WHAT IS NEEDED:
Edit the records below so that each "scientific name" becomes "binomial name", with every other line left unchanged. Leave the pictures out of your answer.

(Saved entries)
◇ ◇ ◇ ◇
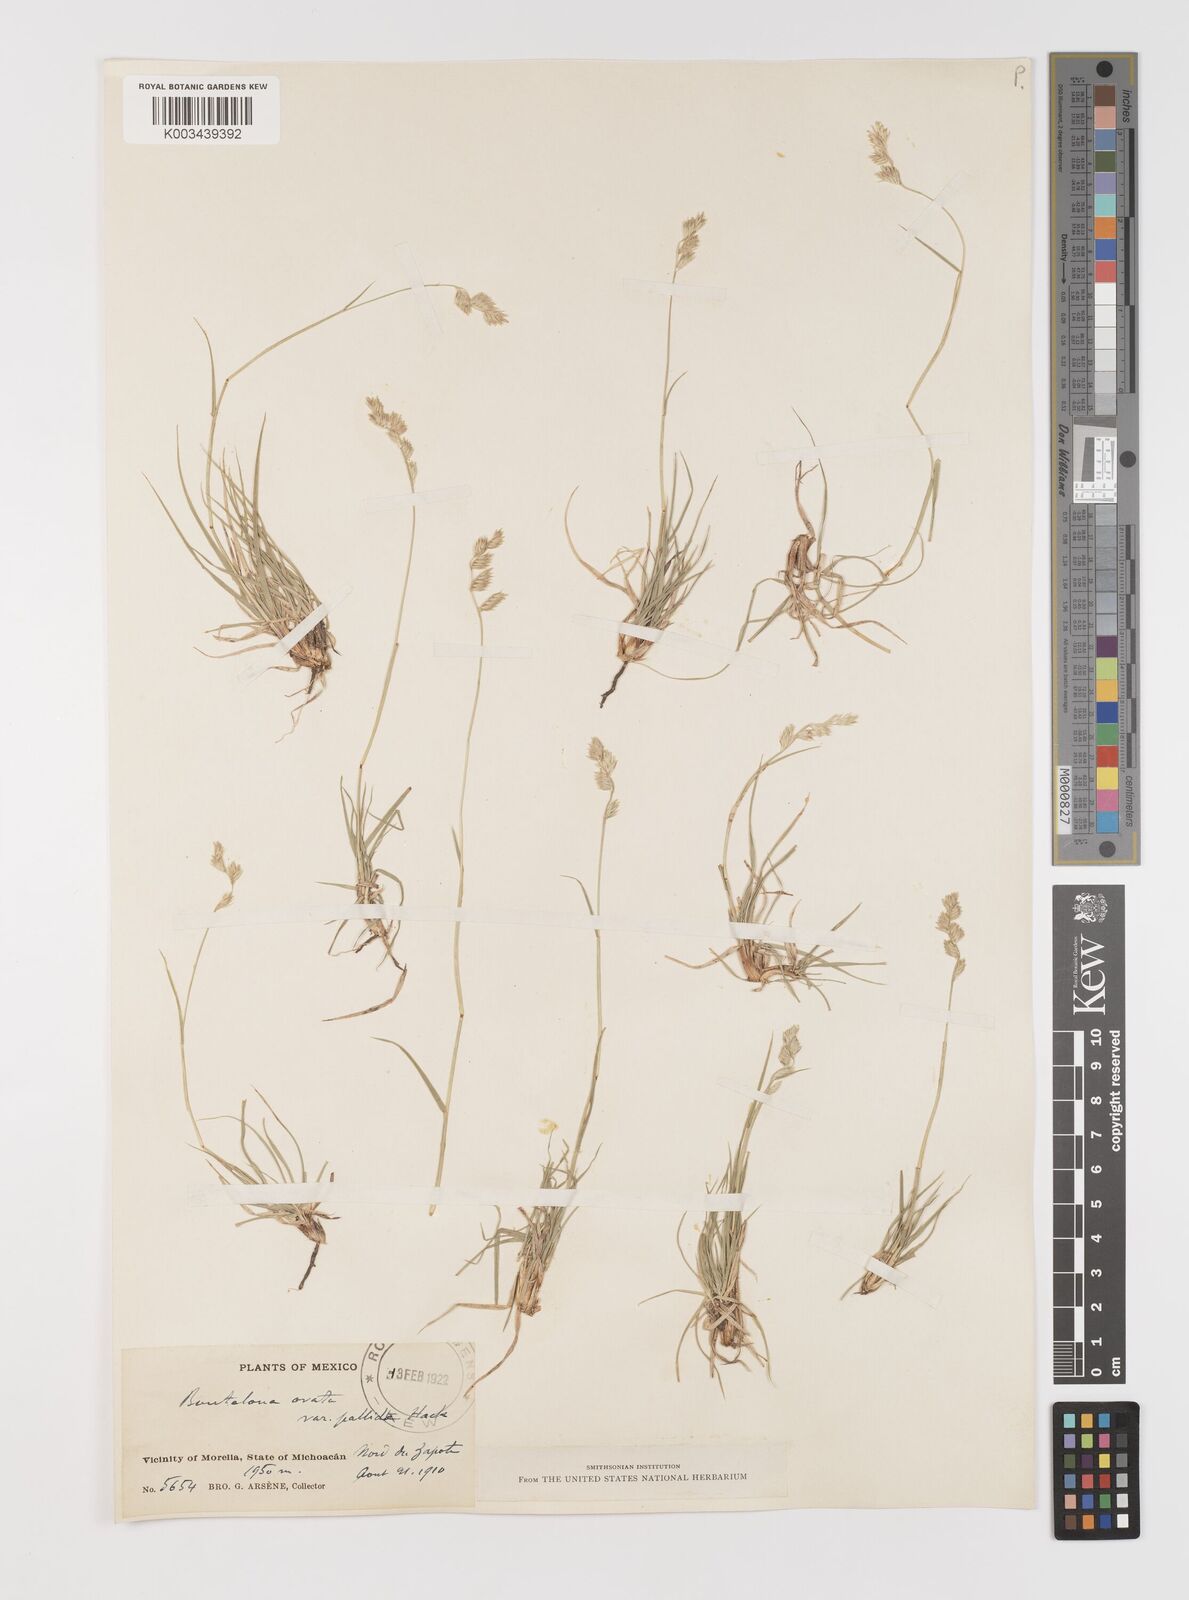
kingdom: Plantae
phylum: Tracheophyta
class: Liliopsida
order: Poales
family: Poaceae
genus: Bouteloua
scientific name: Bouteloua chondrosioides
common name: Sprucetop grama
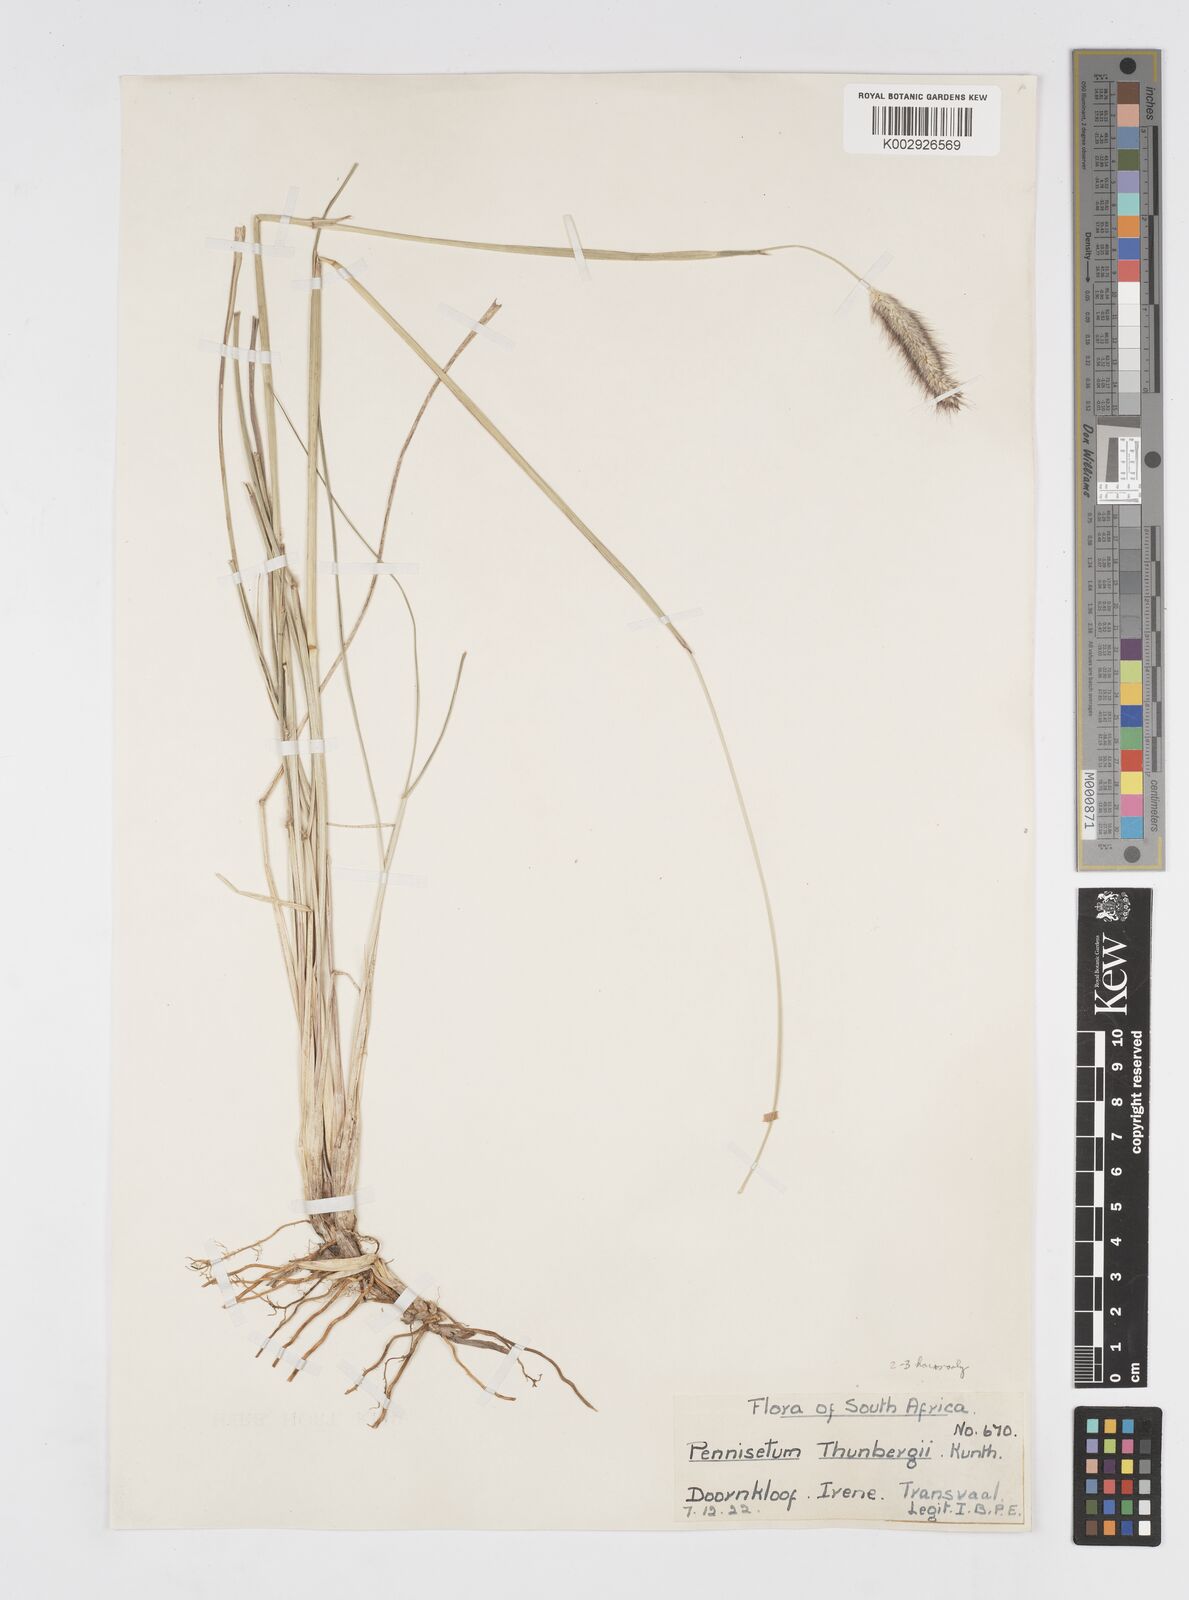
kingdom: Plantae
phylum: Tracheophyta
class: Liliopsida
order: Poales
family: Poaceae
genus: Cenchrus
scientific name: Cenchrus geniculatus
◇ ◇ ◇ ◇
RESULT OF THIS EXERCISE:
kingdom: Plantae
phylum: Tracheophyta
class: Liliopsida
order: Poales
family: Poaceae
genus: Bouteloua
binomial name: Bouteloua chondrosioides
common name: Sprucetop grama
kingdom: Plantae
phylum: Tracheophyta
class: Liliopsida
order: Poales
family: Poaceae
genus: Cenchrus
binomial name: Cenchrus geniculatus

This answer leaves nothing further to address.